TMEM106B risk variants had previously been reported to be associated with both brain volume and connectivity. Specifically, using imaging studies, the TMEM106B risk allele was shown to significantly associate with reduced brain volume in non-demented elderly individuals, particularly in the superior temporal gyrus in the left hemisphere [21]. In addition, GRN mutation carriers with two copies of the TMEM106B risk allele demonstrated worsened brain connectivity compared to those who carried one or no risk alleles [22]. These authors found that TMEM106B haplotypes did not influence grey matter volume directly on its own, but in mutation carriers the protective TMEM106B haplotype was able to enhance the benefit of cognitive reserve on brain structure. Similarly, in our study, we found no significant differences in total brain weight between our TT and SS carriers. Instead our data suggest that the SS protective haplotype may confer higher synaptic transmission by strengthening brain connectivity in aged or diseased brain.
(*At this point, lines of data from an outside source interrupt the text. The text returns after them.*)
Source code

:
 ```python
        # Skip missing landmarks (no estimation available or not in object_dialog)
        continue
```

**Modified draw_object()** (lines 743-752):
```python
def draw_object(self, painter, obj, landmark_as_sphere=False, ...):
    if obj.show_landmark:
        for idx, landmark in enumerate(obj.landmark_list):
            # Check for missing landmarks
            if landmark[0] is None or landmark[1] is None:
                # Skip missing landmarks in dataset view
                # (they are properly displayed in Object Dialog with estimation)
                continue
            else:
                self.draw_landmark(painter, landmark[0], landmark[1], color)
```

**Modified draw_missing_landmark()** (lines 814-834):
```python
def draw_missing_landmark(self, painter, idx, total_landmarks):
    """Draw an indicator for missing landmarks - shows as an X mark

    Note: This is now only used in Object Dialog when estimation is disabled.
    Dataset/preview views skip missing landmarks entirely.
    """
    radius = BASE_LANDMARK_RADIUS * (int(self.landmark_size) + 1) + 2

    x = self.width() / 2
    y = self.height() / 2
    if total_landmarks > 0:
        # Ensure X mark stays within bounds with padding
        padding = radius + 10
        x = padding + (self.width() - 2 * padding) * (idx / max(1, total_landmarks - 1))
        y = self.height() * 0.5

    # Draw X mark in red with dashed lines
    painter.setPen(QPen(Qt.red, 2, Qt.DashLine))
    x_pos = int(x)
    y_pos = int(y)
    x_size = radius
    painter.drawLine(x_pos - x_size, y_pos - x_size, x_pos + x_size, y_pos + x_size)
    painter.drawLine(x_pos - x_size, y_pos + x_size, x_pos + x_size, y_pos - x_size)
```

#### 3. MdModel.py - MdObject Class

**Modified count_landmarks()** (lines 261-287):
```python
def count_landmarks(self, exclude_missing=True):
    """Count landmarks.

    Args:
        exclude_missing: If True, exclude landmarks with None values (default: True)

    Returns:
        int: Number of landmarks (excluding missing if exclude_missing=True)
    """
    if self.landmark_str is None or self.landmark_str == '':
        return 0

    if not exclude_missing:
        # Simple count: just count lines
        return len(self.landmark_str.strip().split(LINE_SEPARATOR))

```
TMEM106B has also recently been linked to healthy neurological aging. In frontal cortex, the TMEM106B risk haplotype was associated with gene expression patterns suggestive of an older age than the individual’s true chronological age [23]. Similar to our study, the TMEM106B risk haplotype was further found to be associated with increased inflammation and reduced neuronal expression in these neuropathologically normal elderly individual. Contrary to our findings, however, they did not observe an effect of TMEM106B on gene expression in cerebellar tissues. This may be related to the fact that they focused on neurologically normal individuals whereas we included a mixture of neurodegenerative diseases and normal controls. To determine whether the significant modules we identified were mainly contributed by disease samples or controls, we performed additional WGCNA analyses with only cases in TCX (n = 74, 37 TT and 37 SS) or CER (n = 84, 42 TT and 42 SS), and using only controls in TCX (n = 42: 24 TT and 18 SS) or CER (n = 41: 25 TT and 16 SS). In both TCX and CER, analysis of the cases identified similar modules as we did in the full TCX and CER datasets (Additional file 1: Table S6). Furthermore, independent analyses of each disease group: TCX-AD, TCX-PSP, CER-AD and CER-PSP all identified synaptic transmission modules that are significantly correlated with the TMEM106B haplotype (Additional file 1: Table S7), suggesting that the effects of the TMEM106B haplotype was not specific to disease type. Analysis of only the control samples in TCX and CER identified less modules, and synaptic transmission and immune response modules were not significantly correlated with the TMEM106B haplotype in either brain region (Additional file 1: Table S8). While the smaller sample size of the control cohorts may have reduced our power to detect significant difference, these results suggest that the effects of TMEM106B haplotypes on the transcriptome are more pronounced in disease tissues than in healthy tissues.

Conclusions

In summary, our study demonstrates significant and partly conserved effects of the TMEM106B haplotypes on the transcriptome across multiple brain regions. It is quite remarkable that a variant which is common in the normal population (minor allele frequency = 0.40) can have such profound effects on gene expression and cell type composition, especially since our SS and TT study groups were matched for disease phenotypes and age at death. This suggests that additional genetic and/or environmental factors are likely to modulate the effect of the TMEM106B haplotypes on neurological and normal brain aging in individual human subjects. TMEM106B has only begun to be characterized since the discovery of its association to FTLD-TDP several years ago. While its function has mostly been linked to lysosome functions and trafficking, and recently to myelination [24], our results suggest that TMEM106B plays a broader role in the CNS response to pathological or age-related insults in multiple brain regions. Continued research into TMEM106Bs normal function and dysfunction in the context of neurodegenerative diseases will be critical and holds promise for future therapeutic strategies.